I'm trying to upload a file to a SFTP site using Net::SFTP.
The problem is the Ruby process never returns. It's frozen, stuck, never-ending... I have to Ctrl-C to make it stop.
- I can connect to the ftp server in the command line using sftp.
- I've tried this code on Linux (Ubuntu) and Snow Leopard and it does the same thing.

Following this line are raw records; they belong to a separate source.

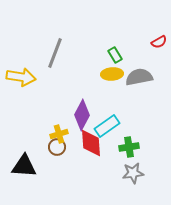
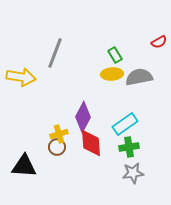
purple diamond: moved 1 px right, 2 px down
cyan rectangle: moved 18 px right, 2 px up
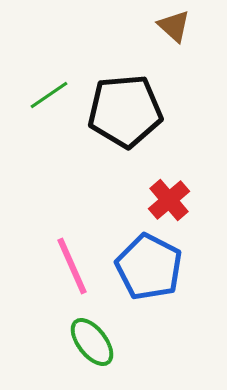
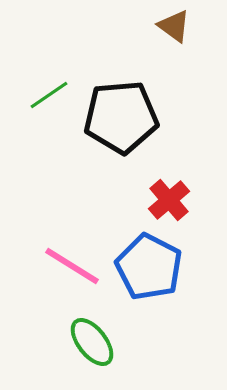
brown triangle: rotated 6 degrees counterclockwise
black pentagon: moved 4 px left, 6 px down
pink line: rotated 34 degrees counterclockwise
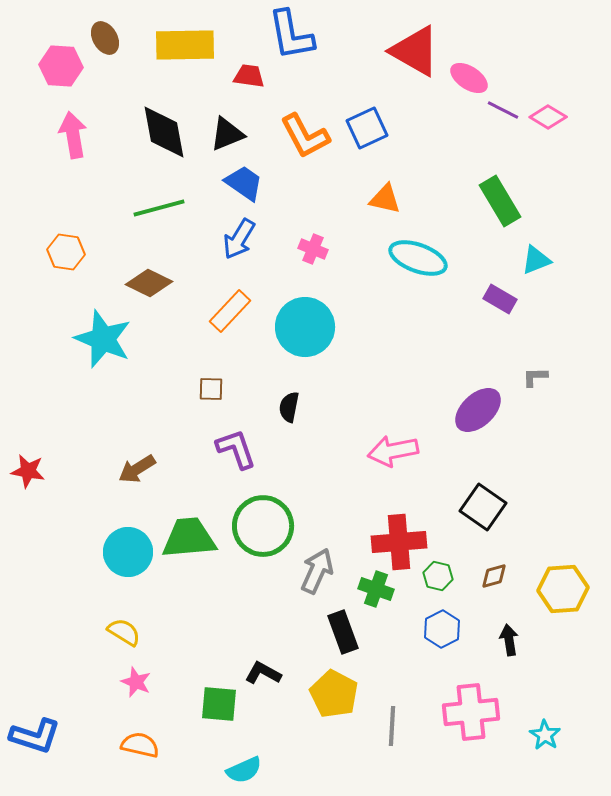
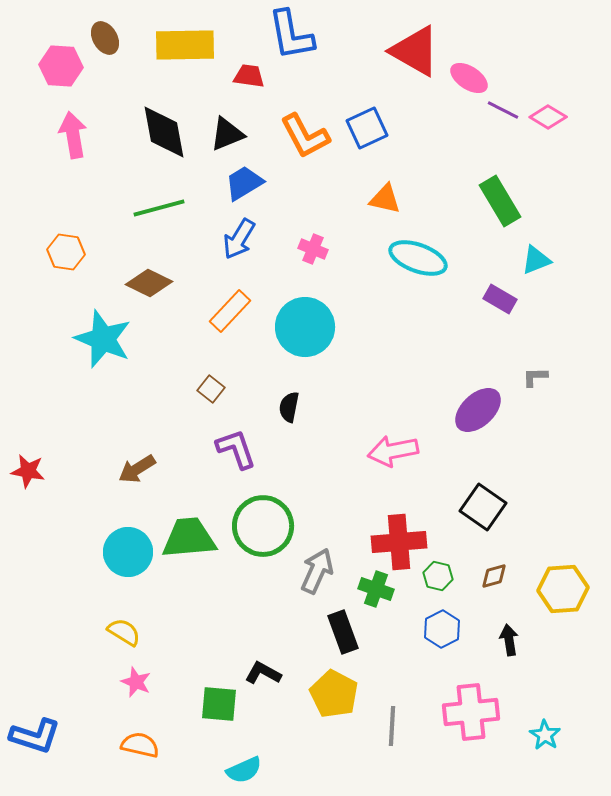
blue trapezoid at (244, 183): rotated 66 degrees counterclockwise
brown square at (211, 389): rotated 36 degrees clockwise
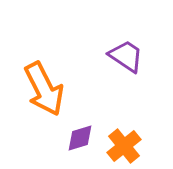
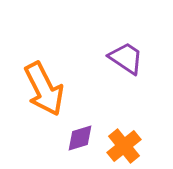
purple trapezoid: moved 2 px down
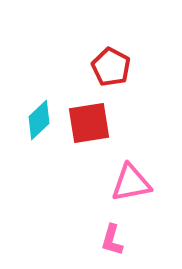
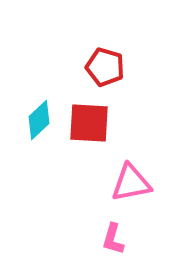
red pentagon: moved 6 px left; rotated 12 degrees counterclockwise
red square: rotated 12 degrees clockwise
pink L-shape: moved 1 px right, 1 px up
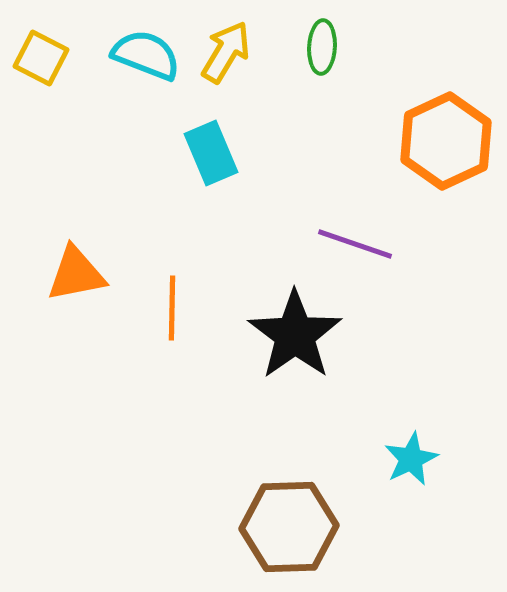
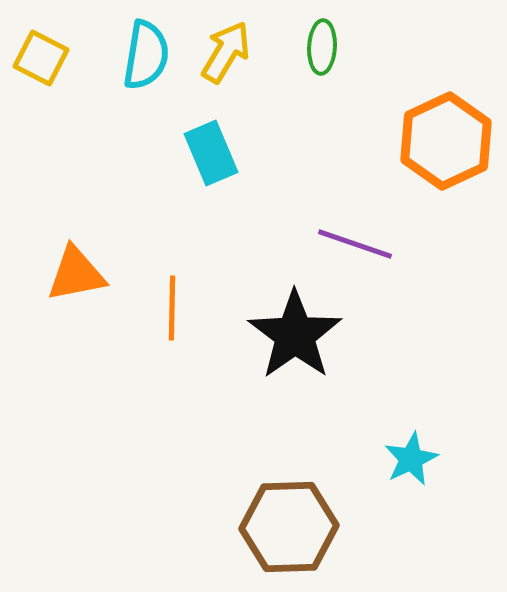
cyan semicircle: rotated 78 degrees clockwise
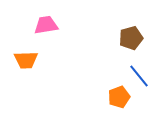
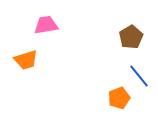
brown pentagon: moved 1 px up; rotated 15 degrees counterclockwise
orange trapezoid: rotated 15 degrees counterclockwise
orange pentagon: moved 1 px down
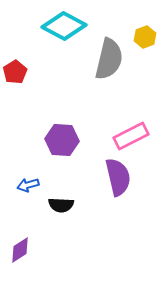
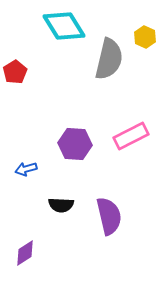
cyan diamond: rotated 30 degrees clockwise
yellow hexagon: rotated 15 degrees counterclockwise
purple hexagon: moved 13 px right, 4 px down
purple semicircle: moved 9 px left, 39 px down
blue arrow: moved 2 px left, 16 px up
purple diamond: moved 5 px right, 3 px down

- Installed the latest version of Net::SSH and Net::SFTP.
- From
gem list net
:net-sftp (2.0.5)
net-ssh (2.1.4)
- From
- Different combinations of hash arguments (see code below)
- Tried to call
Net::SFTP.start
instead of creating a SSH session first. - Server responds with "
SFTP protocol version 3
" when I login using a command line tool and ask for the version. - I'm running
Ruby 1.8.7 (2010-08-16 patchlevel 302) [i686-darwin10.7.0]
Debug output from :verbose
(last couple of lines):
D, [2011-07-29T17:30:52.692192 #19399] DEBUG -- tcpsocket[80c06478]: read 36 bytes
D, [2011-07-29T17:30:52.692609 #19399] DEBUG -- tcpsocket[80c06478]: received packet nr 7 type 99 len 12
I, [2011-07-29T17:30:52.692751 #19399] INFO -- net.ssh.connection.session[80bd5da0]: channel_success: 0
D, [2011-07-29T17:30:52.692817 #19399] DEBUG -- net.sftp.session[80bd5c24]: sftp subsystem successfully started
D, [2011-07-29T17:30:52.693625 #19399] DEBUG -- tcpsocket[80c06478]: queueing packet nr 8 type 94 len 28
D, [2011-07-29T17:30:52.693834 #19399] DEBUG -- tcpsocket[80c06478]: sent 52 bytes
Sample code:
require 'rubygems'
require 'net/sftp'
FTP = "someftpsite"
FTP_USER_NAME = "user"
FTP_PASSWORD = "password"
hash = {:password => FTP_PASSWORD, :verbose => :debug, :keys=>[""],:auth_methods => ["password"], :timeout => 5, :port=>22}
begin
Net::SSH.start(FTP,FTP_USER_NAME, hash) do |test|
test.sftp.upload!("localfile","remotefile")
end
rescue Exception => err
puts "error:#{err.inspect}"
end
Edit: 8/22/2011
This seems to be related to the interactiveness of the SFTP server. I solved this by creating a shell script using expect and shelling out from Ruby to run the file. The shell script is created at run time. This seems really hackish, but it's the only way I've been able to make it work using Ruby. If anyone else has a suggestion, I would love to find a better way to do this.